Court: US Court of Appeals for Veterans Claims

Decision Date: 11/09/1992

Citation: Johnson v. Principi, No. 91-726 (Vet. App. Nov. 9, 1992)

Read Full Opinion PDF

Download Court Decision PDF


Summary


The veteran served from 1974 to 1975 and was service connected for residuals of a low back injury. After an industrial accident in 1984, he underwent two laminectomies and sought service connection for the disc disorder causing the surgeries, an increased rating, a temporary total rating for hospitalization, and service connection for a personality disorder. The Board denied the laminectomy-related claim, reasoning that the service injury in and of itself did not require the surgeries, and denied the psychiatric claim because personality disorder is not a ratable disability. It also denied temporary total benefits because the hospitalization was for non-service-connected conditions.

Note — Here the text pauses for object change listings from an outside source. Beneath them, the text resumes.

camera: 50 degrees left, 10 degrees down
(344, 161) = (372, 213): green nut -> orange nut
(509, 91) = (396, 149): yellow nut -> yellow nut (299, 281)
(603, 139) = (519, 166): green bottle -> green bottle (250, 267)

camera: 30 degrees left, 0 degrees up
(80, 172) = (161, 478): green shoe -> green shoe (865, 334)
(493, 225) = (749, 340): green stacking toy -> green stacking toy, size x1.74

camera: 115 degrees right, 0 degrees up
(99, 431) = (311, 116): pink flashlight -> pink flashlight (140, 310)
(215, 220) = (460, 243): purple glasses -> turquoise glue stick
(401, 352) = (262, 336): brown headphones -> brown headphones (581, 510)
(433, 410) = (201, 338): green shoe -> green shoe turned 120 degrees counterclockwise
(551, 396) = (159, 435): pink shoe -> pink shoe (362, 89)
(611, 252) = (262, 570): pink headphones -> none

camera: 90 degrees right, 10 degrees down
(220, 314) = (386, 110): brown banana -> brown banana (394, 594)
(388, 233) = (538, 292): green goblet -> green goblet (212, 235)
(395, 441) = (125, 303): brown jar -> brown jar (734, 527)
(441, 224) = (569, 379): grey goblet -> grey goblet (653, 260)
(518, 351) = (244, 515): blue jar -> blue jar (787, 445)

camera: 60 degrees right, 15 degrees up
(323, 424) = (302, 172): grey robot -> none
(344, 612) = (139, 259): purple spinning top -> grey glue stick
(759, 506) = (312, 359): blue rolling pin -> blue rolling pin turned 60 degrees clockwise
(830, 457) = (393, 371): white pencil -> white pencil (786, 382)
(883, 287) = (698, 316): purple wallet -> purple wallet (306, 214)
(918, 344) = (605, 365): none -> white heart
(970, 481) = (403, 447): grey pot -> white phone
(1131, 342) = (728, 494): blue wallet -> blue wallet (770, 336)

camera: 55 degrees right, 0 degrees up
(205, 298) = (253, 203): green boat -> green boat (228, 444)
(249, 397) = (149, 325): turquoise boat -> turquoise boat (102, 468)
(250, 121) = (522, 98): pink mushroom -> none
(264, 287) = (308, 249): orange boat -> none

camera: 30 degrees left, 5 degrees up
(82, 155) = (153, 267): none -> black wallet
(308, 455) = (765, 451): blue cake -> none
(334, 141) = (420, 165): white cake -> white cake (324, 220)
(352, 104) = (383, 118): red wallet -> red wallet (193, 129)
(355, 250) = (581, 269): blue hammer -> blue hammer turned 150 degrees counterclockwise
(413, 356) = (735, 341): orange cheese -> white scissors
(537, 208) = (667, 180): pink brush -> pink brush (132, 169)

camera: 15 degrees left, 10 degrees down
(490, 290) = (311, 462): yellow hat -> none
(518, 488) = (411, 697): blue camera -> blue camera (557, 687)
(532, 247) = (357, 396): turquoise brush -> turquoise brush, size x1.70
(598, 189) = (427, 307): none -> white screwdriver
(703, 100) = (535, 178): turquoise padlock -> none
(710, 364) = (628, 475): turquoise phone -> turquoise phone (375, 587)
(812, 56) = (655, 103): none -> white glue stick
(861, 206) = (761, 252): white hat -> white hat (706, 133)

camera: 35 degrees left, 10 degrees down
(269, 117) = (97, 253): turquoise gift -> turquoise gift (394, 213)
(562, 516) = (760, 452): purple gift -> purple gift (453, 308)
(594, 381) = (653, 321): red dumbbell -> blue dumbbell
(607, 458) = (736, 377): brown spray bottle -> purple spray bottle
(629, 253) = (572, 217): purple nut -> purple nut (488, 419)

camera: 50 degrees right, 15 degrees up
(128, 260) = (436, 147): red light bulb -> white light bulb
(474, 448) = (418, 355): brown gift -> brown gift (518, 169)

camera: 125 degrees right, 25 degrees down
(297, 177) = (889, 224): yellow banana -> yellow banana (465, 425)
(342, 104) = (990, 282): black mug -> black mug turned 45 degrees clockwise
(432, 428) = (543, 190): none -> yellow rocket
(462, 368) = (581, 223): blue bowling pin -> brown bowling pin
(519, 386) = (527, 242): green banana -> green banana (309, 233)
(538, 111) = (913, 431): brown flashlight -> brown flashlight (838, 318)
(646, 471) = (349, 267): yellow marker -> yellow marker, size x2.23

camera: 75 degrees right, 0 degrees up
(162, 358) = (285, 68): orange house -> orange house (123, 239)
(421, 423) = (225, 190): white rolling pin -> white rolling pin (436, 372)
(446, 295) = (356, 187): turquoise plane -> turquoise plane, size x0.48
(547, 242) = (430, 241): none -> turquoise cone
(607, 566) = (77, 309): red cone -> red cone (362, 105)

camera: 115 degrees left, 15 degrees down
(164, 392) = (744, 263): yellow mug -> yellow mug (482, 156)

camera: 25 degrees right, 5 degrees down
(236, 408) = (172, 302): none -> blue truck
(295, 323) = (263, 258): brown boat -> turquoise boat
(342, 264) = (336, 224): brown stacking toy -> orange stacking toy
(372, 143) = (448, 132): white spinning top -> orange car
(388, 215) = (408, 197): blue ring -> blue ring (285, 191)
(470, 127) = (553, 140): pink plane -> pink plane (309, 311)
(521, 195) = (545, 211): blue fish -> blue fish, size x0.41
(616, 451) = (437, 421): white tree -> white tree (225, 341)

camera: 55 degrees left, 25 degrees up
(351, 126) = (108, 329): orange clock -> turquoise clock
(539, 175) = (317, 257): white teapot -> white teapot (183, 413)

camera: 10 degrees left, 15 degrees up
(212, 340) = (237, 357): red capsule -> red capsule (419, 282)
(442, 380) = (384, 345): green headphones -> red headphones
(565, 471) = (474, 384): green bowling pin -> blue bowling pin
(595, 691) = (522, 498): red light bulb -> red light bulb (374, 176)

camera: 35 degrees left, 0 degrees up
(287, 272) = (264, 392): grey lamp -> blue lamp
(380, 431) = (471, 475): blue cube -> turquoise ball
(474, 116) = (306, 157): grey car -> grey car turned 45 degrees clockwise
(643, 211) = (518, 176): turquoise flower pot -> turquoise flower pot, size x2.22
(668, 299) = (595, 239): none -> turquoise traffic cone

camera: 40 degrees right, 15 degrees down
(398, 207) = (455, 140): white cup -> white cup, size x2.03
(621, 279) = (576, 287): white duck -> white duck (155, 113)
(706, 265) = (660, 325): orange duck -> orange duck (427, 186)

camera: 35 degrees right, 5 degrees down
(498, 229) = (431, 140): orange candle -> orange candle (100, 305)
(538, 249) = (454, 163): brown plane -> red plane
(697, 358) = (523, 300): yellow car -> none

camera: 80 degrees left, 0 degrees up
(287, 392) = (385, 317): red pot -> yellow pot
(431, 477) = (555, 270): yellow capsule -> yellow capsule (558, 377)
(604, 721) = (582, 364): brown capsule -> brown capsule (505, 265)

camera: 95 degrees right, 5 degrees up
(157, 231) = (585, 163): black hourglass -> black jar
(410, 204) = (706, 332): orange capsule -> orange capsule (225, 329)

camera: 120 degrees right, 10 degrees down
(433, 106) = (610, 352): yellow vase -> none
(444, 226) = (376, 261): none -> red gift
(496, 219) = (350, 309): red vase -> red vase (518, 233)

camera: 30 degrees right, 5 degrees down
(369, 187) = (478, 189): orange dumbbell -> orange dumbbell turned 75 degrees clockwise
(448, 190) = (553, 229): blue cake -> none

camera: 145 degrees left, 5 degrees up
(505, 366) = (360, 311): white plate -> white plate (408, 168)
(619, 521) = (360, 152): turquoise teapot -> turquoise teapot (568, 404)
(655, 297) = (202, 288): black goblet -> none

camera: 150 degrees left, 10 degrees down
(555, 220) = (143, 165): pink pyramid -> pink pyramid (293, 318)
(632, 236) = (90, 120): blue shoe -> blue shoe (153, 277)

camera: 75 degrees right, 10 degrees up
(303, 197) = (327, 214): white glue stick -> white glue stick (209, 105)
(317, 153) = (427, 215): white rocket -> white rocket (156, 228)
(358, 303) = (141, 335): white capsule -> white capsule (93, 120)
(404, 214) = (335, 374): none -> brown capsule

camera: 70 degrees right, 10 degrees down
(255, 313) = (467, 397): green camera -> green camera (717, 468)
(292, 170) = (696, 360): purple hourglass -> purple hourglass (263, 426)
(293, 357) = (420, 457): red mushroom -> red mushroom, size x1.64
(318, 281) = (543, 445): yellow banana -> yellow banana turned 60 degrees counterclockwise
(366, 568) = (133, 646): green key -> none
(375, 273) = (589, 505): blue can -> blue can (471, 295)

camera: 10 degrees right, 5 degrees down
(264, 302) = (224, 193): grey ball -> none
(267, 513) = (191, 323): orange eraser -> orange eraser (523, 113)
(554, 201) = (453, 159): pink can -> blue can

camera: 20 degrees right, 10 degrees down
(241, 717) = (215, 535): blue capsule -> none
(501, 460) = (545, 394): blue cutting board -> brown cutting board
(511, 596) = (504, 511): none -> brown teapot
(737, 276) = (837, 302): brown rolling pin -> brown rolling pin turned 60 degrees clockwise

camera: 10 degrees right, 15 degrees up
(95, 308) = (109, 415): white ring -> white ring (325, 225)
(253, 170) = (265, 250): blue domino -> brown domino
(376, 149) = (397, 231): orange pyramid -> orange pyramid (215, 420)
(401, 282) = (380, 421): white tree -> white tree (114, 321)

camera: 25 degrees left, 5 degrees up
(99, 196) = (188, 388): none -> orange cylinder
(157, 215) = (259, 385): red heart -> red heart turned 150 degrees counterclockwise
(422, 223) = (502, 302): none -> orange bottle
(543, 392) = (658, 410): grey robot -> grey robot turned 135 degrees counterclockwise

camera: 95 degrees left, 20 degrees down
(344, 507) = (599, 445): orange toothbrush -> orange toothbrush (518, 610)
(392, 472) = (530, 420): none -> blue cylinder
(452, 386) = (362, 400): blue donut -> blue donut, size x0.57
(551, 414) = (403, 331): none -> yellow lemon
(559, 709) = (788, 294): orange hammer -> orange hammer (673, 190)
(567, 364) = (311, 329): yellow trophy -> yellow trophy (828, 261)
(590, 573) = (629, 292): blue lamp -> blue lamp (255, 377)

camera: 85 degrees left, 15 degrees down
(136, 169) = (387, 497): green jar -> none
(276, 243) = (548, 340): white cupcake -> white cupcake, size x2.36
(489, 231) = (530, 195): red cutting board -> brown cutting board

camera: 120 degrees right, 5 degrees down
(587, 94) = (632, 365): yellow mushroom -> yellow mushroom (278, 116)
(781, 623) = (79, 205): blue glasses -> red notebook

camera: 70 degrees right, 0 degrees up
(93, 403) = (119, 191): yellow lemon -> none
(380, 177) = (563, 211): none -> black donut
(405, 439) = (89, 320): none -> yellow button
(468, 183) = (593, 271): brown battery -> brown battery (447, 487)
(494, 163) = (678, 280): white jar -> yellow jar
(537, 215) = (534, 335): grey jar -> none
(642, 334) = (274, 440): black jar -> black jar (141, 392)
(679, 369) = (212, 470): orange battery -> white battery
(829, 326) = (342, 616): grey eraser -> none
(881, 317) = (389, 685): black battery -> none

The Court affirmed the personality-disorder ruling, relying on the regulatory exclusion of personality disorders from ratable disabilities. But it vacated and remanded the laminectomy-related issue because the Board had drawn a medical causation conclusion without independent medical evidence. The Court emphasized that judges may not make their own medical determinations and that the record lacked medical evidence explaining whether the service injury, the industrial injury, or both caused the surgeries. Because the temporary total rating claim depended on the service-connection outcome for the disc disorder, that issue was also remanded as inextricably intertwined.

Core Legal Rule


The Board must support medical causation findings with independent medical evidence and may not supply its own medical judgment; when a downstream benefit turns on that causation question, the downstream claim may be remanded as intertwined.

Key Takeaway


If the Board decides a medical causation issue on its own, without competent medical support, that is reversible error. Practitioners should also look for any related temporary total, secondary, or downstream claim that rises or falls with the unresolved service-connection issue.

Why This Case Matters


Johnson is an early and useful reminder that medical causation findings require competent evidence, not Board speculation. It also illustrates how a remand on one issue can preserve and reopen related benefits claims that depend on the same factual medical question.

Common VA Error


Board Medical Judgment

Example Scenario


A veteran has a service-connected back injury and later undergoes spine surgery after a post-service work accident. If the Board concludes, without a supportive medical opinion, that only the work accident caused the surgery, Johnson supports remand.

Strategic Use


Use this case to challenge Board findings that attribute medical causation, onset, or surgical necessity without an adequate medical opinion. It is especially helpful where a related hospitalization, temporary total, or secondary-benefit claim depends on the unresolved medical nexus question.